Viki has a blog and a new book out which should be worth a look, judging by this interview.


iOS Widgets are getting useful

More apps in iOS 14 are getting widgets now, as developers catch up with the opportunities the new feature gives them. 

As I’m using them more I’ve got a home screen on my phone now that is calmer and more useful than I’ve been able to get before. My phone is the device I will glance at the most during the day and the home screen can be useful as an enabler of good habits (and bad ones). 

Here’s an unnecessarily detailed analysis of what my home screen looks like now and why.

On coping

It’s always a delight to come across good advice about how to cope with the emotional strain of living through the pandemic. Even if it something I’ve heard before, if it’s well put and arrives at the right moment, I’m deeply grateful.

This week I found a few gems worth sharing. One on Twitter, one on Instagram and the other one in a book, so there’s some evidence for a mixed diet of information. The first is about how stress works – and how to deal with it and is a thread from a psychologist and author, Dr Emma Kavanagh, who specialises in dealing with fear in the police and military. Click on the Tweet below to follow the whole thread:

Another author, Matt Haig, seems to be a one-person support service on matters of mental health. I loved this post he shared on Instagram and shared it with my team at work.  Simple instructions in case you’re not sure how to deal with the lockdown day.

A post shared by Matt Haig (@mattzhaig)

Lastly, via good old Readwise, this quote is a good mantra for the moments when the tension gets too much:

"When doing this exercise, it often helps to silently repeat the phrase “Soften, soothe, allow.” This reminds you to accept the feeling as it is, softening any resistance to it, while actively soothing and consoling yourself for any discomfort you feel." – Kristin Neff, Self Compassion

Quick links

  • I like Becca Caddy’s pragmatic and open approach to “tech balance” in our lives, noting that everyone is different, for a start.
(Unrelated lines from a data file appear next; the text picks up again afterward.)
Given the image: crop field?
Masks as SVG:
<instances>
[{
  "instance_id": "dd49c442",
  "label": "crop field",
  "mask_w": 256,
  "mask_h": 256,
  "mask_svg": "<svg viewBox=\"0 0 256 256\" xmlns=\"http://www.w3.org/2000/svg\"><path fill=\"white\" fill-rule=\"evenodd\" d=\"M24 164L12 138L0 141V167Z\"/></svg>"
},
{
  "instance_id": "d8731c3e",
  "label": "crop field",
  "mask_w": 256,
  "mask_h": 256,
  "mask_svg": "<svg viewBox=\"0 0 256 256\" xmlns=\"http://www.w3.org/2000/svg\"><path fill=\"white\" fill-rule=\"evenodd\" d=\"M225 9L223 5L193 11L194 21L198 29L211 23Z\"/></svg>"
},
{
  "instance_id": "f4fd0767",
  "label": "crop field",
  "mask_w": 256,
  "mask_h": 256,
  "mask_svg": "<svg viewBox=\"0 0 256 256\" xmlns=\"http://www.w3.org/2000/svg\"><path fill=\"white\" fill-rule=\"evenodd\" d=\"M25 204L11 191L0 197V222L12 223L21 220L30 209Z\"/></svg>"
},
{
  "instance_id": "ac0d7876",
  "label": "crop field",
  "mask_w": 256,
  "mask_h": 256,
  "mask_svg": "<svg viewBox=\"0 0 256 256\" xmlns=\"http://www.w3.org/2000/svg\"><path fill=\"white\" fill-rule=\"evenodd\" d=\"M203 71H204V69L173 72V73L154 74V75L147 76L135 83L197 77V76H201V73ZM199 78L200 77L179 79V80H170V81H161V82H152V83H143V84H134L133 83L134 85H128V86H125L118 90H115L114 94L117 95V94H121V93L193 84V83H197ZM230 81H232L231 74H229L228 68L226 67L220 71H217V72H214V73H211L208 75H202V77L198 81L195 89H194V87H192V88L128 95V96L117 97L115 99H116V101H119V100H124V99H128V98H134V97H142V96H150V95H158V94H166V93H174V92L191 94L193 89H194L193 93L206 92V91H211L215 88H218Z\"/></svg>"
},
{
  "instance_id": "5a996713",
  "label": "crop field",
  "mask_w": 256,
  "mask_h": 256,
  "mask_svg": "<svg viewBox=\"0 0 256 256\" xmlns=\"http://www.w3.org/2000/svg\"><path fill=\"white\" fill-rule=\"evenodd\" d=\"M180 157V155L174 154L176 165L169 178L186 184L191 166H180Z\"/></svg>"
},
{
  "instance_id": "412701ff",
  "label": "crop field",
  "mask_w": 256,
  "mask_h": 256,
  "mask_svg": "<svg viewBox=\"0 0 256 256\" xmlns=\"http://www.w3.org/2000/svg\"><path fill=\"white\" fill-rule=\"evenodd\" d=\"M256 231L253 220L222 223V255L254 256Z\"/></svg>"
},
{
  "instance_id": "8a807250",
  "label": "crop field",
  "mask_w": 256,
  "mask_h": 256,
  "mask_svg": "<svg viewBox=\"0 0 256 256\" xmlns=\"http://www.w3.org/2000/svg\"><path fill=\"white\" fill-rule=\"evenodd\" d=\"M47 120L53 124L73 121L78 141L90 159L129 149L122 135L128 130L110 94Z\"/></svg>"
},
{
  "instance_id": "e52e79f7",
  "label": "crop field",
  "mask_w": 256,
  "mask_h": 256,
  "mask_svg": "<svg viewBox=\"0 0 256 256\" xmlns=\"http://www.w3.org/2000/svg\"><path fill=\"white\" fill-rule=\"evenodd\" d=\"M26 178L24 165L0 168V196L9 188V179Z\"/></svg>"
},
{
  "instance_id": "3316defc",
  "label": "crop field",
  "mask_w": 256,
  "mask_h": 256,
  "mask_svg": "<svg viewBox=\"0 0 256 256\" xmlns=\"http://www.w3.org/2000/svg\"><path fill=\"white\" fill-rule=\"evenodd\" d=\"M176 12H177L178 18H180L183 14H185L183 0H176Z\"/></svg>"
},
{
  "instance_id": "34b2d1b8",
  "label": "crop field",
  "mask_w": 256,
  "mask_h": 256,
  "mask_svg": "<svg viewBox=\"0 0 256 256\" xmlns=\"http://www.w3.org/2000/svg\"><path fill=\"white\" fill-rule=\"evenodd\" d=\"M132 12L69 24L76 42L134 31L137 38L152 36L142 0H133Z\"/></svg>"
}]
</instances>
And her rejection of “detox” as a useful metaphor to use in addressing problems that have made.

There are other ways we can describe our tech relationships—as “habits,” for example—that make our screen time feel like an aspect of our lives we can gradually change instead of a toxin that must be expelled. Sudden, radical changes in our tech behaviors run the risk of making us feel even more isolated at a time when a lot of us need more ways to connect.

— MIT Technology Review | How to have a better relationship with your tech

  • The grime poet Debris Stevenson held daily writing workshops on Instagram Live last week and will be doing so all this week. Every day she sets up a theme with a poem, while also sharing some of her experiences of writing and then there is a timed 30 minute exercise. You can see the recordings on her account too, which are fascinating even if you’re not going to write.

A post shared by Debris Stevenson (@debrisstevenson)

That’s all for this week. I hope you found something you liked.